*JOB ITEM*
Filter the records down to the lines that hold the word "dont", and copy each of those lines.

"""

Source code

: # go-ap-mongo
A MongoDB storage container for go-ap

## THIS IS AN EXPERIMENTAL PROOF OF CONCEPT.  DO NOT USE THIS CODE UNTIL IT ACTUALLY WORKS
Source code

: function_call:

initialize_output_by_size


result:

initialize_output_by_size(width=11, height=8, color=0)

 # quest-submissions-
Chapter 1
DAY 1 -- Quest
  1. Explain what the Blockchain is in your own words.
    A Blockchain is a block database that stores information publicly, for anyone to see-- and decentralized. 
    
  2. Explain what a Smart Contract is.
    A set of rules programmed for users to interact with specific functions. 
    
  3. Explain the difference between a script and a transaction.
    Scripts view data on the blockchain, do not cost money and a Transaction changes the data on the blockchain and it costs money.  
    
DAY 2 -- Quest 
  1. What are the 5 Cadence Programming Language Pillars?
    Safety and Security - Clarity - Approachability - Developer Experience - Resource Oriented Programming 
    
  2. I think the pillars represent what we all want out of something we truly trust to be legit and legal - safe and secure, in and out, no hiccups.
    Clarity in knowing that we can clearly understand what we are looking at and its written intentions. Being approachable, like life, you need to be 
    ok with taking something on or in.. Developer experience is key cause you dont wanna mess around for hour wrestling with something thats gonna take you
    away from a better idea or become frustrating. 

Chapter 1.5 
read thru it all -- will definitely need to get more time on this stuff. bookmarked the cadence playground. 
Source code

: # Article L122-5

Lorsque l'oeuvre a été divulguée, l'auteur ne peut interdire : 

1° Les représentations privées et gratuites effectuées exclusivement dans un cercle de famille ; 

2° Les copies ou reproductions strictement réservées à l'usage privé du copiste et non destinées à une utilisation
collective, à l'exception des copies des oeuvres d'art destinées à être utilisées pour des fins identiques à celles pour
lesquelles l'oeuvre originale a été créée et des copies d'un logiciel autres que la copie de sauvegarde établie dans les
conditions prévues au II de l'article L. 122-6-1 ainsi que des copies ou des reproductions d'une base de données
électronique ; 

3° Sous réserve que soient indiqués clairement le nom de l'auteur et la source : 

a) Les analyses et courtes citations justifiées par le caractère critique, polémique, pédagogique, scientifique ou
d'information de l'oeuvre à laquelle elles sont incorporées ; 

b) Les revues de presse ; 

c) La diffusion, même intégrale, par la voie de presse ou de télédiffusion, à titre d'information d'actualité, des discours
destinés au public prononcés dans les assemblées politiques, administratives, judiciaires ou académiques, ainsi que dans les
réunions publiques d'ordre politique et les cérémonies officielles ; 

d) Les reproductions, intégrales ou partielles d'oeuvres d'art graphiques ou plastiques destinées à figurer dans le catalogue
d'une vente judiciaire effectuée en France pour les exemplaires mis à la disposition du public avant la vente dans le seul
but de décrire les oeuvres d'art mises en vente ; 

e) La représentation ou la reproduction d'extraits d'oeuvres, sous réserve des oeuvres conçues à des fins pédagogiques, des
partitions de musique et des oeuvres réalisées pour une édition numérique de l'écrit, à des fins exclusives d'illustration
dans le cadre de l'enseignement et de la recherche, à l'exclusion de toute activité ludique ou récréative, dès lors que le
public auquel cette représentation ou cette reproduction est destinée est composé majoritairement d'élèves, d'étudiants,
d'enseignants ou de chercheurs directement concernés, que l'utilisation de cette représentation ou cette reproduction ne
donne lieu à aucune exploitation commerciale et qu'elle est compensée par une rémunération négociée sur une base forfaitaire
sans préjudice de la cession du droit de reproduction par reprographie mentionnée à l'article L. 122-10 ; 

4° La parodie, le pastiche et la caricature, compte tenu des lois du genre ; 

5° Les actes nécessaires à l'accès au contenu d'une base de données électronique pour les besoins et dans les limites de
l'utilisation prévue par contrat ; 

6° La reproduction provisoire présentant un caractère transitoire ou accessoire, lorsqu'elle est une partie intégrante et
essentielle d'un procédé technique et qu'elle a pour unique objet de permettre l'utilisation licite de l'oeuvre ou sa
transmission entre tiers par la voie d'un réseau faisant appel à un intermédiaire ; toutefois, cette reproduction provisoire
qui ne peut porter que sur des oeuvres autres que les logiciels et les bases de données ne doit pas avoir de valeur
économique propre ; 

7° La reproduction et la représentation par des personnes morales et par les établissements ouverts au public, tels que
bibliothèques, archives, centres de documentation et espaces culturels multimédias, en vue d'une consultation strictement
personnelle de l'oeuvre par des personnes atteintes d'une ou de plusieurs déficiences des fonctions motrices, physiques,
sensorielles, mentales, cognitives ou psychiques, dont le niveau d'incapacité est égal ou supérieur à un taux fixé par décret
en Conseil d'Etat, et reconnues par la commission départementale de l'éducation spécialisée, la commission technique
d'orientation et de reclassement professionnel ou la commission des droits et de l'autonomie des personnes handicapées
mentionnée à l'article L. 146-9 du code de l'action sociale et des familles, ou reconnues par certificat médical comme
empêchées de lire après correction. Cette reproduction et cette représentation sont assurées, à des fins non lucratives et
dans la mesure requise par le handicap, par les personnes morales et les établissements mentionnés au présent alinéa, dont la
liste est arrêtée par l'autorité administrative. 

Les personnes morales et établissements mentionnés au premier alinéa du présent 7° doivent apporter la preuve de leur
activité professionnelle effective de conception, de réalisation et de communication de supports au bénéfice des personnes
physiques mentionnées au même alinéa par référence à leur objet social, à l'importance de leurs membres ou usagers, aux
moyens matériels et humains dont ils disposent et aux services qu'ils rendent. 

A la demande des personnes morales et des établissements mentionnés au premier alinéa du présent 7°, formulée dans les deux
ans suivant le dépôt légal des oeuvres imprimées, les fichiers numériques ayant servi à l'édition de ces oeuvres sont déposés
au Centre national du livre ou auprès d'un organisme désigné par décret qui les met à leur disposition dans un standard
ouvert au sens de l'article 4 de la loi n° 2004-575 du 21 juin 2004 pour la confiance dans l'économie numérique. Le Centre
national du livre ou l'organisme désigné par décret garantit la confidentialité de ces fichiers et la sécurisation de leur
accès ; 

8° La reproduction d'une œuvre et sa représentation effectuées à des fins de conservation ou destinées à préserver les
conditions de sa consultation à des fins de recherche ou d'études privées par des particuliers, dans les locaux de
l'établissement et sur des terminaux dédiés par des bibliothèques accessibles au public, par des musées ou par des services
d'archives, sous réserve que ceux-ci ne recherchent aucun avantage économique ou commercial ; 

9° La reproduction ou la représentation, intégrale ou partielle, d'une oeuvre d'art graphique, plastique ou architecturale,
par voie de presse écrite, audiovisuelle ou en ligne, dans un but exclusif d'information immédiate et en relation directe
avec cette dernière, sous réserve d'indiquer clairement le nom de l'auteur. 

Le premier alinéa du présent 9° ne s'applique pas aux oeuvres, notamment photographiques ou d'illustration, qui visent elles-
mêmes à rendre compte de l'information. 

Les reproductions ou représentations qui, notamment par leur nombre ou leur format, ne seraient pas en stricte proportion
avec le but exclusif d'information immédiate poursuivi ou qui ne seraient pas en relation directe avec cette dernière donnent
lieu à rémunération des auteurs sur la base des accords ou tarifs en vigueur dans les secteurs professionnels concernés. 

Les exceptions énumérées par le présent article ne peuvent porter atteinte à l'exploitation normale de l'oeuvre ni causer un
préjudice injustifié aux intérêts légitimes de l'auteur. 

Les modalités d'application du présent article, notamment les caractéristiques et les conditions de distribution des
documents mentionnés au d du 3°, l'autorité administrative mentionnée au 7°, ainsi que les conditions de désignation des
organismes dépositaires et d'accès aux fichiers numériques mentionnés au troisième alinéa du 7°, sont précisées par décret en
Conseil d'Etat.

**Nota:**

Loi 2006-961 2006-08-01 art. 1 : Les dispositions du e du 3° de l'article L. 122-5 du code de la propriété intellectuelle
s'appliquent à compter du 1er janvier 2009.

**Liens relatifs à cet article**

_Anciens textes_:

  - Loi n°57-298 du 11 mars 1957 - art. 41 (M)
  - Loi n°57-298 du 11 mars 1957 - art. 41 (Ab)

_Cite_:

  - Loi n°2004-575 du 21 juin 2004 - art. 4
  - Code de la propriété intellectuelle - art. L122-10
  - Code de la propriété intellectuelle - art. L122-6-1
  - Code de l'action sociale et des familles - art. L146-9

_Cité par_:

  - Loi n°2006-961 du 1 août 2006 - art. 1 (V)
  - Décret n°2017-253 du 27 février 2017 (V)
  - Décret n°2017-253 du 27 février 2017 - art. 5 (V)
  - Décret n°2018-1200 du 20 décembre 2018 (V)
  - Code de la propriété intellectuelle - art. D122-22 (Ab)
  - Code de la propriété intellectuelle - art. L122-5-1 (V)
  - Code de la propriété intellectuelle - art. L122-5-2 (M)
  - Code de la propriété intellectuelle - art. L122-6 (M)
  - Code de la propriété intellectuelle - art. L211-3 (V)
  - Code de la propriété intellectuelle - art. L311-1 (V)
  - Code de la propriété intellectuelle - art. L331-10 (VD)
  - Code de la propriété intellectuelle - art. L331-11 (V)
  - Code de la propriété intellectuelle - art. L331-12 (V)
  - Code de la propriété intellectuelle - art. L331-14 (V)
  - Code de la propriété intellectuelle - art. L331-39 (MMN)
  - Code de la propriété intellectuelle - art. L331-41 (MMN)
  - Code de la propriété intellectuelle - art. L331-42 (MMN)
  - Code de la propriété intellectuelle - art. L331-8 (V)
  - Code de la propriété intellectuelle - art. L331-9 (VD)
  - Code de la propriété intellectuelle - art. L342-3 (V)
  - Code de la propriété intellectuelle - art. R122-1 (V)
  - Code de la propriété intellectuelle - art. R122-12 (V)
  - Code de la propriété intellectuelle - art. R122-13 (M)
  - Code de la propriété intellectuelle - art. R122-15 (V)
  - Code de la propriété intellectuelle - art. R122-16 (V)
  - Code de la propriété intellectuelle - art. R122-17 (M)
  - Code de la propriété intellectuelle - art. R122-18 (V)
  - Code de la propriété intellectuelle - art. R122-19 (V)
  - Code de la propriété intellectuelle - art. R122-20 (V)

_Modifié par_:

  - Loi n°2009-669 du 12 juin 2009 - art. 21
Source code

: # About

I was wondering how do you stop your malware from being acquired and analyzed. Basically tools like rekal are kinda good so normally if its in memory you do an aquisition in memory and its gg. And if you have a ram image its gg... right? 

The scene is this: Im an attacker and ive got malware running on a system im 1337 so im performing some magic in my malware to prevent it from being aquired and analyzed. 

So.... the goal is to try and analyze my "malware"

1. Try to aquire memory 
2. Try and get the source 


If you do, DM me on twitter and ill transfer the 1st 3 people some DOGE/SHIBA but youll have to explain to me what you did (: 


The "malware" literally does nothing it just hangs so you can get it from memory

"""

*ANSWER BOX*
    ok with taking something on or in.. Developer experience is key cause you dont wanna mess around for hour wrestling with something thats gonna take you
sensorielles, mentales, cognitives ou psychiques, dont le niveau d'incapacité est égal ou supérieur à un taux fixé par décret
dans la mesure requise par le handicap, par les personnes morales et les établissements mentionnés au présent alinéa, dont la
moyens matériels et humains dont ils disposent et aux services qu'ils rendent. 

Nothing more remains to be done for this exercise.